**Job**
Tally the lines of the material that carry the word "Produkt". Give no more than the number.

● ● ● ● ●

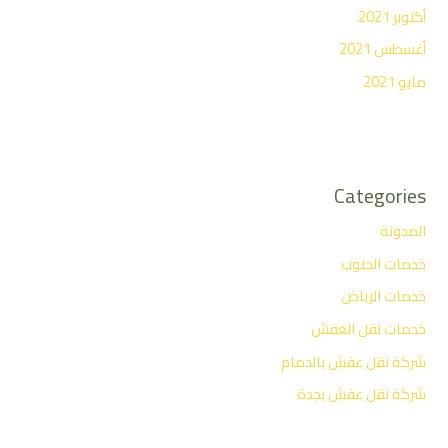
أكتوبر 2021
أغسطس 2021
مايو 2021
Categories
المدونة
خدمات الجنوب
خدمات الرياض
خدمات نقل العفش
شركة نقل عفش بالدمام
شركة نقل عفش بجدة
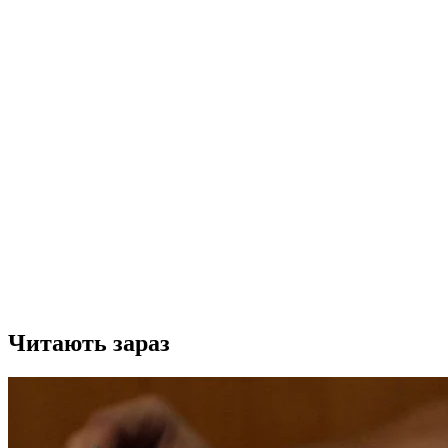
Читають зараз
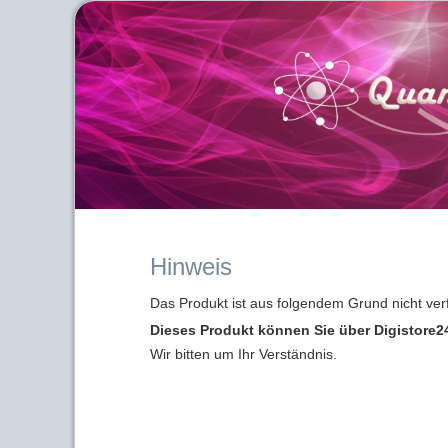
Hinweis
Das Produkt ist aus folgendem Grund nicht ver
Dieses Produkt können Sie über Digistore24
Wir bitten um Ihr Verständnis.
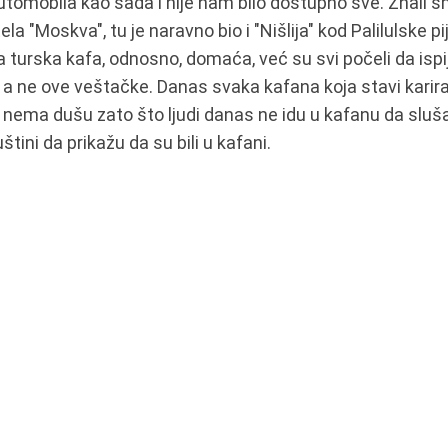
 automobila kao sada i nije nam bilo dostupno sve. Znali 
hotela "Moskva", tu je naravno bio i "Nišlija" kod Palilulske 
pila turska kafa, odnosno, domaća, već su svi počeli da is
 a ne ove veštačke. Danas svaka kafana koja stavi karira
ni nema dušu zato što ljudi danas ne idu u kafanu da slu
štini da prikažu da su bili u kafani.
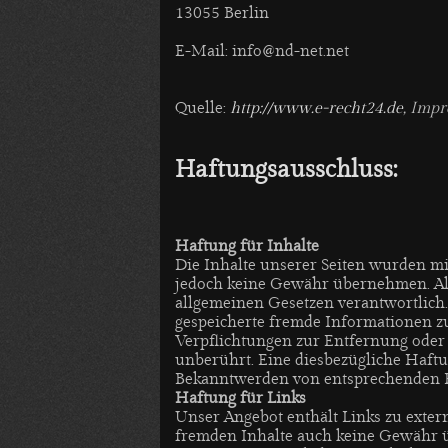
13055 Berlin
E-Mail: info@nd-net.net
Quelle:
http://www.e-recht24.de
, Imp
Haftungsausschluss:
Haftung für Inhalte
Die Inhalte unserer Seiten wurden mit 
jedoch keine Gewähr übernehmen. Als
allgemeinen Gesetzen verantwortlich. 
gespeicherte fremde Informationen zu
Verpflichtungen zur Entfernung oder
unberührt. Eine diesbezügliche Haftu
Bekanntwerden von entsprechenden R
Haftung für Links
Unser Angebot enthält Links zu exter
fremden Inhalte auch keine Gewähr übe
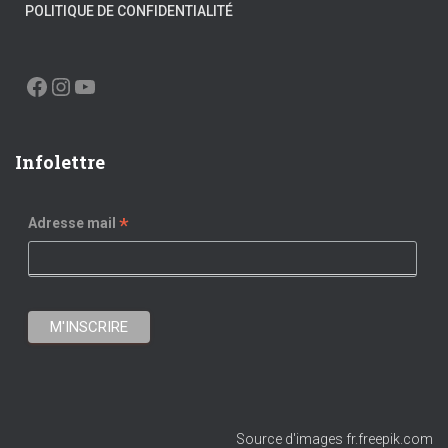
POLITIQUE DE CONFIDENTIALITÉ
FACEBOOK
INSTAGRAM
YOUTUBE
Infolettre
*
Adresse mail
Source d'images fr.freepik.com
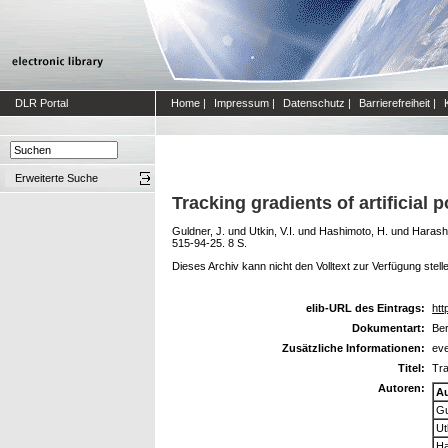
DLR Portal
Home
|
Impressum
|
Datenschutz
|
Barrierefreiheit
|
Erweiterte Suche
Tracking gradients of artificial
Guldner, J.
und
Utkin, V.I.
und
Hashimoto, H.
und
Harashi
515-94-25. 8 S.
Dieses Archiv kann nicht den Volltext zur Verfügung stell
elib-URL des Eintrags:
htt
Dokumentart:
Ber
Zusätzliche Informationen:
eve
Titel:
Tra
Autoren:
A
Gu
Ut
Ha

● ● ● ● ●

**Solution for this exercise**
2